Das Chaos regiert
Am Energiemarkt regiert das Chaos. Der Preis für Erdgas am niederländischen Knotenpunkt TTF ist zum Wochenstart auf das zuvor unvorstellbare Niveau von 335 Euro pro Megawattstunde geschnellt, die Notierung der führenden Rohölsorte Brent rückte auf fast 140 Dollar pro Barrel vor. Auslöser für die abermaligen Kurssprünge waren Aussagen von US-Außenminister Antony Blinken, gemäß denen westliche Staaten über einen Stopp von Ölimporten aus Russland beraten – ein Schritt, der die Angebotssorgen an den Rohstoffmärkten noch verschärfen würde. Auch wenn sich Bundeskanzler Olaf Scholz gegen ein Embargo ausgesprochen hat und die Notierungen zunächst zurücksetzten, müssen sich Marktteilnehmer auf neuerliche Preisanstiege gefasst machen.
So schrecken Händler allein infolge der Drohung weiterer Sanktionen vor russischen Assets zurück, was bereits eine Verknappung am Markt nach sich zieht. Die Hoffnungen ruhen nun darauf, dass Gespräche zwischen Moskau und Kiew Erfolge bringen. Wenngleich dies angesichts der aggressiven Rhetorik des russischen Präsidenten Wladimir Putin als äußerst optimistisches Szenario erscheint, dürfte jede Wasserstandsmeldung rund um weitere Verhandlungen von extremen Schwankungen der Energiepreise begleitet werden.
Die Aussicht auf eine Wiederaufnahme des Atomabkommens mit dem Iran ist dabei in den Hintergrund getreten. Sollten infolge einer Einigung US-Sanktionen gegen Teheran fallen, dann wäre der Weg für eine Rückkehr iranischen Öls an den Weltmarkt geebnet. Allerdings sitzt Russland auch hier mit am Verhandlungstisch und verlangt Zusagen der USA darüber, dass die wegen des Ukraine-Kriegs verhängten Sanktionen nicht die im Abkommen vereinbarte Zusammenarbeit Moskaus mit Teheran beeinträchtigen. Doch selbst wenn trotz solcher Hürden ein Deal zustande kommt, wäre der Iran nicht in der Lage, einen Wegfall des russischen Ölangebots zu kompensieren.
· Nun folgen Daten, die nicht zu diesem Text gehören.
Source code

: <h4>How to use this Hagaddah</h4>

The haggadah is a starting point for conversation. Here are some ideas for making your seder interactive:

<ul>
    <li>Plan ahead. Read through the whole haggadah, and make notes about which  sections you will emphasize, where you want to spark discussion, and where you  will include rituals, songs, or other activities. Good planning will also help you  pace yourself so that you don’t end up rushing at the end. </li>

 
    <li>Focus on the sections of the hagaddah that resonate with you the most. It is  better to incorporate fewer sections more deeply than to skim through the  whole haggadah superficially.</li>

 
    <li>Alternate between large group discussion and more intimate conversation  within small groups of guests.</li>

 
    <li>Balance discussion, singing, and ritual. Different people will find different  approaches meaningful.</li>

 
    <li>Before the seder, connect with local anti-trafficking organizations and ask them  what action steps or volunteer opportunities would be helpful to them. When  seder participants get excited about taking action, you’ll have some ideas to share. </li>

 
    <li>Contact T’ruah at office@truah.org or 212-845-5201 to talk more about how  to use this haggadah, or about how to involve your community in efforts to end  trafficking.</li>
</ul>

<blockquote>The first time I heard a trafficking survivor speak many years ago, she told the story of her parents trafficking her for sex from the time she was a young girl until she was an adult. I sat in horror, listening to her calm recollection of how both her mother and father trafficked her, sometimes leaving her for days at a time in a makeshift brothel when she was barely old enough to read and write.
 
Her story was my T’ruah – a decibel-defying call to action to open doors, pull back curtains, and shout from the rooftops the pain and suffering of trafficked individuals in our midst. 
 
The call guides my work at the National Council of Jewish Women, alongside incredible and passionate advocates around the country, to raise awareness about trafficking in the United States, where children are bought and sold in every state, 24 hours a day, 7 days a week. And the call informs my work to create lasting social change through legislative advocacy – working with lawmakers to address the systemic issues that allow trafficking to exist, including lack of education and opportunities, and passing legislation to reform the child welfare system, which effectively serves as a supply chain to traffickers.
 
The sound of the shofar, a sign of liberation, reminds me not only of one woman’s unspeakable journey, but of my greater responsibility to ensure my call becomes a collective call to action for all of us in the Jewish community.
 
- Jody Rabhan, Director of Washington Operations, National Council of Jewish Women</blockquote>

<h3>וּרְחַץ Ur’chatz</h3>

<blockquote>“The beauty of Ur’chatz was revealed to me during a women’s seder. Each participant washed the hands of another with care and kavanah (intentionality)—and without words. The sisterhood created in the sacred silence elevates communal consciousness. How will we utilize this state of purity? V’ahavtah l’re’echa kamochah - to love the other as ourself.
Darüber hinaus bilden die schleppende Produktionsausweitung der Opec plus und der steigende Rohstoffbedarf im Zuge der Erholung von der Coronakrise nicht zu unterschätzende Preisfaktoren. Große Verbrauchsländer können in diesem Umfeld kaum gegensteuern: Freigaben strategischer Ölreserven überbrücken Versorgungsnöte nur kurzfristig und senden das Signal, dass die Angebotssituation noch bedenklicher ist als angenommen. Am Energiemarkt dürfte daher weiterhin das Chaos regieren – mit entsprechenden Auswirkungen auf die Inflationsentwicklung.